# problematic headlight adjustment - mk4 gti



## screwball (Dec 11, 2001)

for the life of me i can't get my headlights to adjust properly. for the 4th time i've spun the adjustment knob too far and it popped out of it's seat within the headlight. i'm stuck taking it apart and reseating it AGAIN.
is it possible these things will never align properly?


----------



## mhackett (Apr 16, 2003)

*Re: problematic headlight adjustment - mk4 gti (screwball)*

Depends on the lights, I guess. Certainly the ones that come with the car can be adjusted properly. What do you have? Which adjustment is giving this problem?
Miie


----------



## screwball (Dec 11, 2001)

*Re: problematic headlight adjustment - mk4 gti (mhackett)*

i've got stock lights and i can't seem to adjust them to center w/out the adjustment coming unseated within the headlight.


----------



## mhackett (Apr 16, 2003)

*Re: problematic headlight adjustment - mk4 gti (screwball)*

Ok, I have to think whatever you are trying to do is not right. What aiming instructions/technique are you trying to follow?
Mike


----------



## screwball (Dec 11, 2001)

*Re: problematic headlight adjustment - mk4 gti (mhackett)*

i used the bentley to figure out which adjustment went vertical or horizontal. after that i've just used trial and error to try and get them to move where i want them. this makes me sounds like an idiot, i know, but i just can't figure this out. this sunday i'm gonna give it another go.

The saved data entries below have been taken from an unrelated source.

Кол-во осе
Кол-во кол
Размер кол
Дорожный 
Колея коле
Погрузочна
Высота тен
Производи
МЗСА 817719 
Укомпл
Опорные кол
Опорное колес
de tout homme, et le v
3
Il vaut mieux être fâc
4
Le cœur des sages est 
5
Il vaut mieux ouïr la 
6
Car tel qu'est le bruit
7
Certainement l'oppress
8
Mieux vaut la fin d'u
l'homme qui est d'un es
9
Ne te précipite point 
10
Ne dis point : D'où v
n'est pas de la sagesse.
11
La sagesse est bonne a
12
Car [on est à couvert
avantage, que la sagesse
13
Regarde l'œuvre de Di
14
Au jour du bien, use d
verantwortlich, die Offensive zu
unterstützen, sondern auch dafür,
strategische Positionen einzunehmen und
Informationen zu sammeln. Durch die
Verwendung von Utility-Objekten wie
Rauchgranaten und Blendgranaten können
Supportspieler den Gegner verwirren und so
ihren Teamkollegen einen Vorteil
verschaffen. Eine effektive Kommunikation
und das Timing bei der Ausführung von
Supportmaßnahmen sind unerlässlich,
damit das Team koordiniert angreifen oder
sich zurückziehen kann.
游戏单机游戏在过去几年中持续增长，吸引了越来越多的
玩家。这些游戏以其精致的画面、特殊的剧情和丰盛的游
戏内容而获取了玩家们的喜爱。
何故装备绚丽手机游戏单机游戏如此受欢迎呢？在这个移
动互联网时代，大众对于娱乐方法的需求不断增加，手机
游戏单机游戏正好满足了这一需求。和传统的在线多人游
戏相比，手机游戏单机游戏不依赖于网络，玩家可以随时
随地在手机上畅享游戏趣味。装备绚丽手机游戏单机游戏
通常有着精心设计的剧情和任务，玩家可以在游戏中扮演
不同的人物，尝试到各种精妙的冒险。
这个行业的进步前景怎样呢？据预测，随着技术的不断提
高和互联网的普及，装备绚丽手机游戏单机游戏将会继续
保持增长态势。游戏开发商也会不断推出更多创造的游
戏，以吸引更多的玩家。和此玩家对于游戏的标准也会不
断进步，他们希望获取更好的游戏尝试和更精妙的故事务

_Modified by screwball at 12:32 AM 12-16-2004_


----------



## mhackett (Apr 16, 2003)

*Re: problematic headlight adjustment - mk4 gti (screwball)*

This is as good a reference as any:
http://www.danielsternlighting....html
Although the stock lights support visual aiming (VOL type), it for up/down only. There's a well-defined horizontal cutoff to facilitate that. Left/right is another story, you'll see these weird crescent-shape hotspots if you are close to a wall, but no obvious point in the pattern to align to. So I'd simply make those be pretty much straight ahead of each respective light. It was probably like that already.
Mike


----------



## screwball (Dec 11, 2001)

*Re: problematic headlight adjustment - mk4 gti (mhackett)*

thanks for the help, i appreciate it.


----------